Could you set down every entry exactly as it stands, without the images?

[Body or hand keypoint data]
# # #

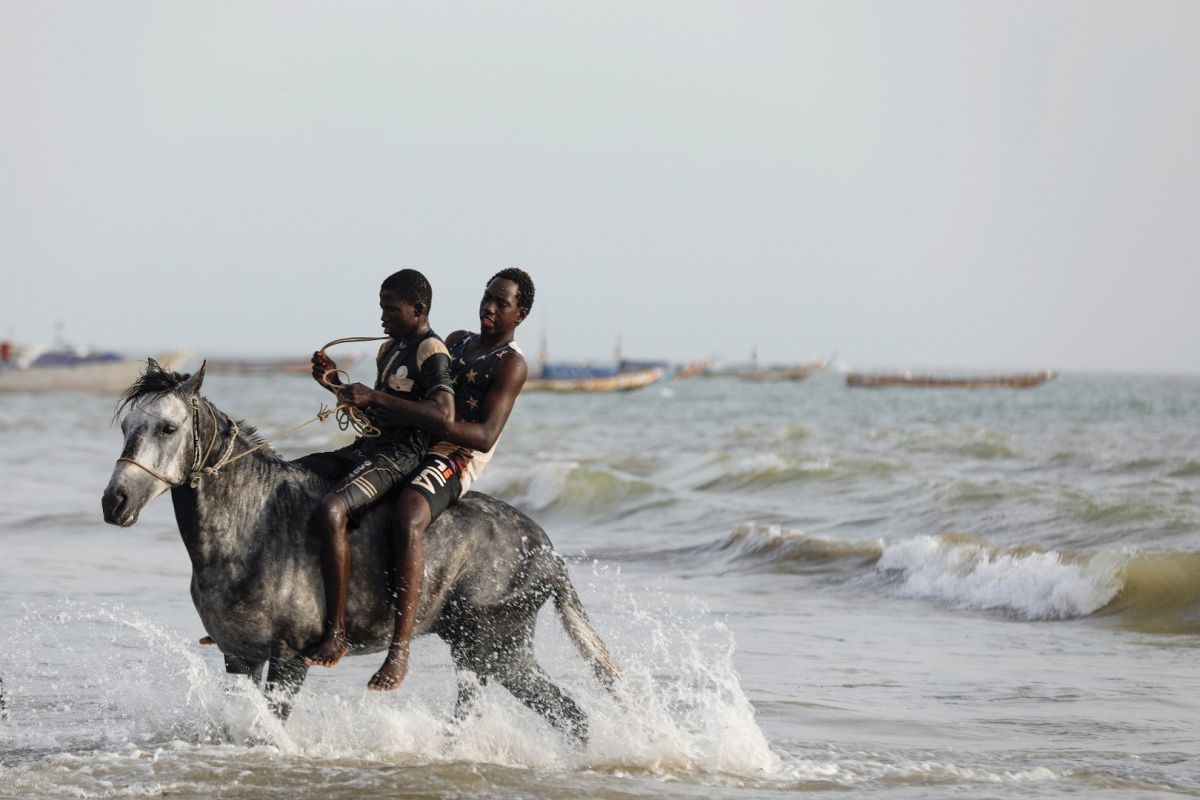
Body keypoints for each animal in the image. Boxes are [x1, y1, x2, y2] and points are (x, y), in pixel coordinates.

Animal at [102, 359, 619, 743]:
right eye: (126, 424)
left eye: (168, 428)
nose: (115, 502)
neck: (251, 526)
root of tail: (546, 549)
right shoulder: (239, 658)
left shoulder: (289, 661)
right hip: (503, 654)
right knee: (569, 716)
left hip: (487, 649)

# # #

WRITTEN SOLUTION:
Body keypoints for each animal in the image. Boxes are [x1, y1, x2, y2] and points are (x, y), in pixel coordinates.

Animal at [102, 359, 619, 743]:
right eye: (126, 424)
left eye: (168, 428)
nose: (115, 502)
neck: (251, 526)
root of tail: (546, 549)
right shoulder: (239, 658)
left shoulder: (289, 661)
right hip: (503, 654)
right knee: (569, 716)
left hip: (487, 649)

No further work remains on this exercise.